Sections

Commentary

Op-ed

On Japan: No Way to Run an Economy

If you have large savings deposits in banks, you may be pleased that the Bank of Japan decided to raise interest rates earlier this month. I certainly sympathize: you’ve obviously been hurt the recent ridiculously low interest rates. But the weight of expert opinion is not on your side. In fact, virtually no Japanese or American economists (other than those at the Bank of Japan) believe this recent policy decision is wise. Why?

Interest rates represent the price for borrowing money. When they rise, building a new factory or buying a house becomes more expensive. With fewer factories under construction and cars being sold, the economy slows down. When interest rates fall, new factories and cars become more affordable. As a result, the economy speeds up. The basics of monetary policy are no more complicated than this.

Normally, modest tweaking of interest rates can accomplish the necessary adjustment in economic growth (although the “science” of running monetary policy is rather inexact). The situation in Japan over the past decade, however, has been unusual. Many companies had over-expanded their production facilities—factories, equipment and offices—during the excessive optimism of the bubble years. Those investments were financed largely with loans from banks. When the bubble burst, companies facing a slow-growth future needed to reduce their facilities, not increase them. As long as companies are trying to cut back excess capacity, low interest rates won’t encourage them to increase investment. Thus, “zero-interest” monetary policy has failed to stimulate economic growth.

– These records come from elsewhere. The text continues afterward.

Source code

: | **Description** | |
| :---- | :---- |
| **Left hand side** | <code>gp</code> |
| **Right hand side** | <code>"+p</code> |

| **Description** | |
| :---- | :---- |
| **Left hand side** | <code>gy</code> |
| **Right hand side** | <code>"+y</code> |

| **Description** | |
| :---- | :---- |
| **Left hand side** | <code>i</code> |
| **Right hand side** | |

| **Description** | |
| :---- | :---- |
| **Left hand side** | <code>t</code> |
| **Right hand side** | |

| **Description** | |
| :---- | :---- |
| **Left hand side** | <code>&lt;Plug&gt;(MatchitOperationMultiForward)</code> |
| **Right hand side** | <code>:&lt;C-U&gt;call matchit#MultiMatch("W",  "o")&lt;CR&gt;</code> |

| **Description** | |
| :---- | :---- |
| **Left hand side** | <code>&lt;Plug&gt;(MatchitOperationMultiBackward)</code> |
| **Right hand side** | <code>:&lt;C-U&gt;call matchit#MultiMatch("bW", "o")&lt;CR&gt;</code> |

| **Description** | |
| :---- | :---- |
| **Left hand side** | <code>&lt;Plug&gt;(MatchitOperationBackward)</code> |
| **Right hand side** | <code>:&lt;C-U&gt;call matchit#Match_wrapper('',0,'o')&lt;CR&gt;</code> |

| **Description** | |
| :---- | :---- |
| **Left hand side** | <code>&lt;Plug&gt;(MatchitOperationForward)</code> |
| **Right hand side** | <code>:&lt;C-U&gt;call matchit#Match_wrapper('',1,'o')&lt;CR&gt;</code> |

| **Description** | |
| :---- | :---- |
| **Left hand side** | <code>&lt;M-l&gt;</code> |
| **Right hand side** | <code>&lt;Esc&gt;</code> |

Nevertheless, without very low interest rates, the economic situation in Japan would have been much worse. Getting rid of excess facilities is painful for corporations, and low interest rates have helped them survive this transition period by reducing their debt costs. Most Japanese companies borrow from banks on a short-term basis and have been able to reduce their debt costs by rolling over past loans at the newer, lower interest rates. Had interest rates been higher, far more bankruptcies would have occurred. Companies would have had to pay more money to the banks and some would have been unable to do so.

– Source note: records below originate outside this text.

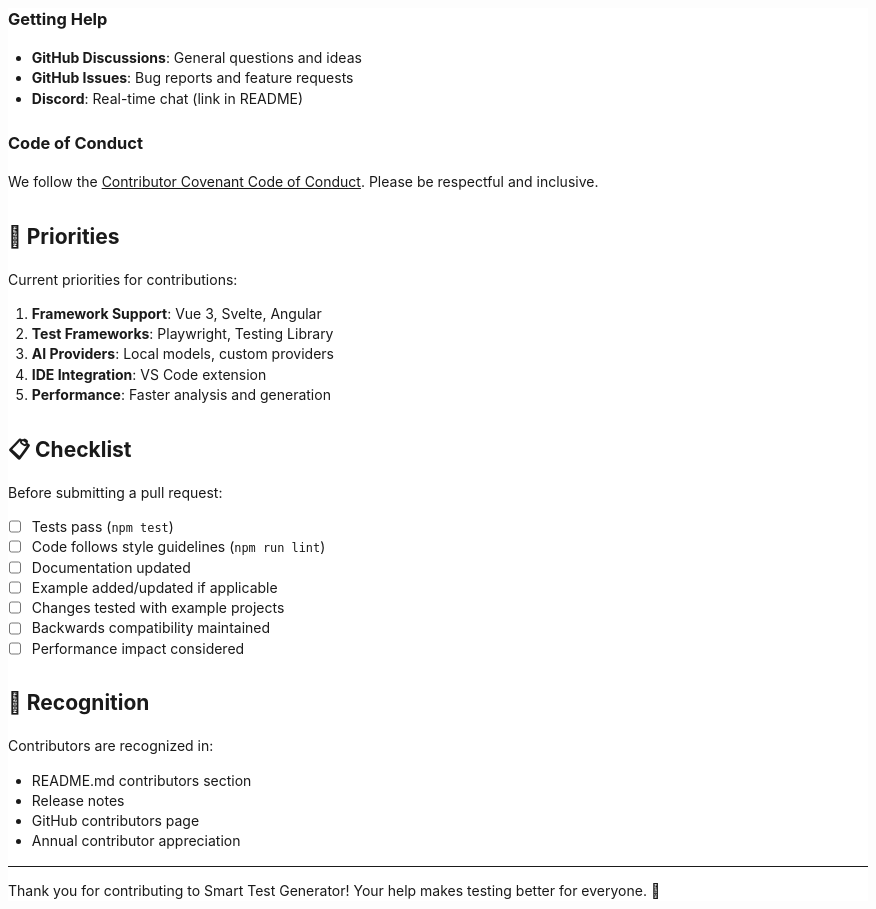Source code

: ### Getting Help
- **GitHub Discussions**: General questions and ideas
- **GitHub Issues**: Bug reports and feature requests
- **Discord**: Real-time chat (link in README)

### Code of Conduct
We follow the [Contributor Covenant Code of Conduct](https://www.contributor-covenant.org/). Please be respectful and inclusive.

## 🎯 Priorities

Current priorities for contributions:

1. **Framework Support**: Vue 3, Svelte, Angular
2. **Test Frameworks**: Playwright, Testing Library
3. **AI Providers**: Local models, custom providers
4. **IDE Integration**: VS Code extension
5. **Performance**: Faster analysis and generation

## 📋 Checklist

Before submitting a pull request:

- [ ] Tests pass (`npm test`)
- [ ] Code follows style guidelines (`npm run lint`)
- [ ] Documentation updated
- [ ] Example added/updated if applicable
- [ ] Changes tested with example projects
- [ ] Backwards compatibility maintained
- [ ] Performance impact considered

## 🙏 Recognition

Contributors are recognized in:
- README.md contributors section
- Release notes
- GitHub contributors page
- Annual contributor appreciation

---

Thank you for contributing to Smart Test Generator! Your help makes testing better for everyone. 🚀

Weeding out inefficient firms through bankruptcy is a vital part of rebuilding a healthy economy. But higher interest rates would have also have driven essentially healthy, well run firms over the edge. The current low-interest rates appear to still be sufficient to force the truly badly managed firms—like Nagasakiya or Sogo—into bankruptcy. After all, the so-called “zero interest rate” policy applies only to the overnight call market (an important but very specialized market in which banks lend money to one another on a short-term basis). Average lending rates for commercial banks have been close to 2 percent. Accounting for deflation, that means that real interest rates for loans are over 3 percent. While low, this is not zero. Rumors suggest that a number of large, badly managed firms are technically bankrupt even at current lending rates. It is politics and not higher interest rates that will determine whether they actually declare bankruptcy.

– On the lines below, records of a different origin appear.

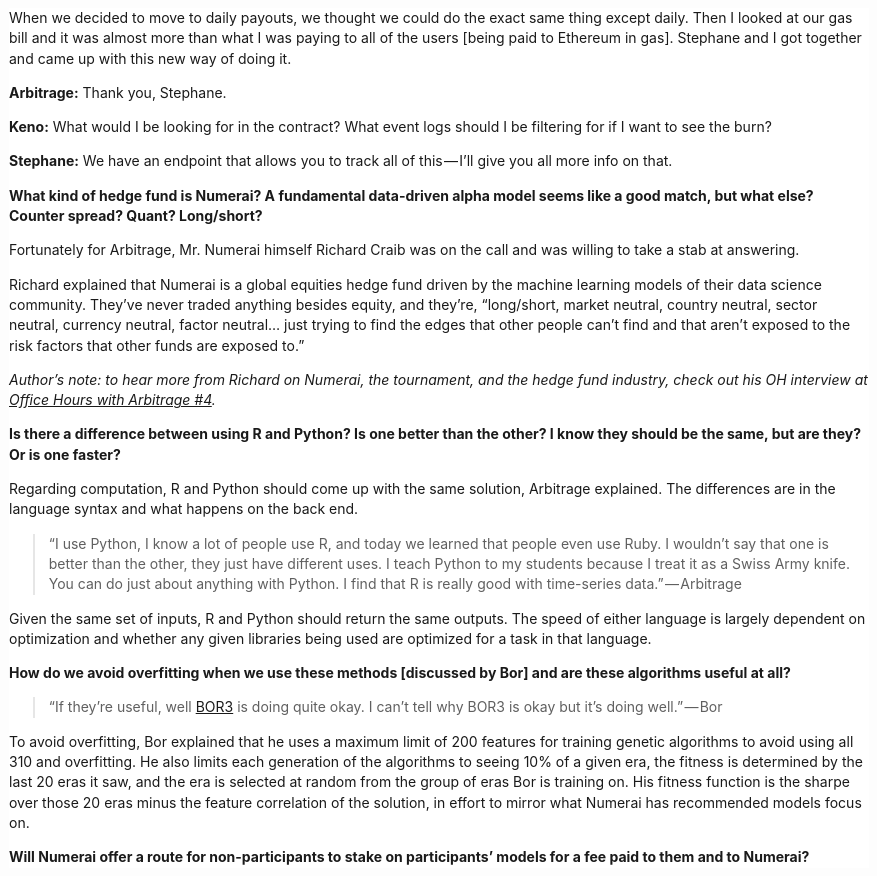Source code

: When we decided to move to daily payouts, we thought we could do the exact same thing except daily. Then I looked at our gas bill and it was almost more than what I was paying to all of the users \[being paid to Ethereum in gas\]. Stephane and I got together and came up with this new way of doing it.

**Arbitrage:** Thank you, Stephane.

**Keno:** What would I be looking for in the contract? What event logs should I be filtering for if I want to see the burn?

**Stephane:** We have an endpoint that allows you to track all of this — I’ll give you all more info on that.

**What kind of hedge fund is Numerai? A fundamental data-driven alpha model seems like a good match, but what else? Counter spread? Quant? Long/short?**

Fortunately for Arbitrage, Mr. Numerai himself Richard Craib was on the call and was willing to take a stab at answering.

Richard explained that Numerai is a global equities hedge fund driven by the machine learning models of their data science community. They’ve never traded anything besides equity, and they’re, “long/short, market neutral, country neutral, sector neutral, currency neutral, factor neutral… just trying to find the edges that other people can’t find and that aren’t exposed to the risk factors that other funds are exposed to.”

_Author’s note: to hear more from Richard on Numerai, the tournament, and the hedge fund industry, check out his OH interview at_ [_Office Hours with Arbitrage \#4_](https://medium.com/numerai/office-hours-with-arbitrage-4-2c5da71ef40)_._

**Is there a difference between using R and Python? Is one better than the other? I know they should be the same, but are they? Or is one faster?**

Regarding computation, R and Python should come up with the same solution, Arbitrage explained. The differences are in the language syntax and what happens on the back end.

> “I use Python, I know a lot of people use R, and today we learned that people even use Ruby. I wouldn’t say that one is better than the other, they just have different uses. I teach Python to my students because I treat it as a Swiss Army knife. You can do just about anything with Python. I find that R is really good with time-series data.” — Arbitrage

Given the same set of inputs, R and Python should return the same outputs. The speed of either language is largely dependent on optimization and whether any given libraries being used are optimized for a task in that language.

**How do we avoid overfitting when we use these methods \[discussed by Bor\] and are these algorithms useful at all?**

> “If they’re useful, well [BOR3](https://numer.ai/bor3) is doing quite okay. I can’t tell why BOR3 is okay but it’s doing well.” — Bor

To avoid overfitting, Bor explained that he uses a maximum limit of 200 features for training genetic algorithms to avoid using all 310 and overfitting. He also limits each generation of the algorithms to seeing 10% of a given era, the fitness is determined by the last 20 eras it saw, and the era is selected at random from the group of eras Bor is training on. His fitness function is the sharpe over those 20 eras minus the feature correlation of the solution, in effort to mirror what Numerai has recommended models focus on.

**Will Numerai offer a route for non-participants to stake on participants’ models for a fee paid to them and to Numerai?**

Once economic growth recovers, obviously interest rates should rise. But I do not share the BoJ’s belief that this point has been reached. Raising rates now runs the risk of choking off the modest recovery that may be underway. A couple of months of positive data for some statistical indicators such as auto sales or machinery orders are an insufficient basis for declaring that a recovery is well under way. If I were running the Bank of Japan, I would wait until early next year to consider rate increases.

Since American interest rates are higher than those in Japan, money has been flowing from Japan to the United States as investors look for higher rates of return. While long-term Japanese government bonds currently yield about 1.7 percent, those in the United States yield about 6.4 percent—almost five percentage points higher. With rapid economic growth and high levels of business investment in new plant and equipment, the American economy has become more dependent on flows of money from abroad to provide the funds for business investment. This has led some Japanese observers to suggest that Washington is “forcing” the Japanese government to keep interest rates very low in order to ensure that the flow of capital to the United States continues.

The U.S. government should be concerned about the many factors involved in maintaining economic growth at a sustainable level, including the flow of funds from abroad. However, the pressure on Japan to keep interest rates low has little or nothing to do with maintaining American economic growth. U.S. Treasury officials, like virtually all economists, believe that low interest rates are an important policy for restoring Japanese economic growth. A growing Japan provides a better economic partner for the United States than does a stagnant Japan.

As a matter of fact, American officials are increasingly worried that too much money is flowing into the United States from Japan and some other countries. For 20 years, the United States has had a net inflow of investment from the rest of the world, but the size of that flow has been increasing in the past couple of years due to unusually high domestic economic growth and insufficient domestic savings to finance investment in new facilities. This trend is not sustainable—the United States cannot have an endlessly increasing dependence on foreign money to finance its growth. Therefore, from the perspective of what’s the best policy for the United States, an increase in Japanese interest rates would be a good development, helping to slow down the flow of money by narrowing the gap in interest rates. This suggests that the U.S. government has been acting primarily out of concern for restoring Japanese economic growth and not out of any desire to use Japan unfairly to maintain high growth at home.

A more likely explanation for what is happening is a power struggle between the Ministry of Finance and the Bank of Japan. Under the new BoJ law that went into effect in 1998, the bank became a more independent agency of the government. This is considered to be a favorable development by economists—monetary authorities should not be subject to orders from politicians who might wish to use monetary policy for their own purposes (such as manipulating monetary policy to sustain high economic growth just before an election even though this might be bad for the longer term health of the economy). Foreign observers, therefore, were pleased to see the new formal independence of the Bank of Japan. However, the newly independent BoJ appears to have been overly eager to prove to everyone that it need not listen to ideas from the Ministry of Finance. If the MoF engineered the reduction of interest rates to very low levels in the period from 1994 to 1996 and now recommends maintaining these levels, then the easiest way to prove independence is to argue in favor of higher rates. This is a poor basis for making policy.

At least the BoJ’s move was a minor one. In fact, deposit rates might not change at all, and the negative impact on the economy will be small. The real danger will come if this initial move indicates a trend, in which the BoJ will continue raising rates over the coming months until they reach a “normal” level (whatever that might mean). We can only hope that this minor increase has satisfied the BoJ’s political need to prove its institutional independence and the bank will now listen to sound advice from outside economists.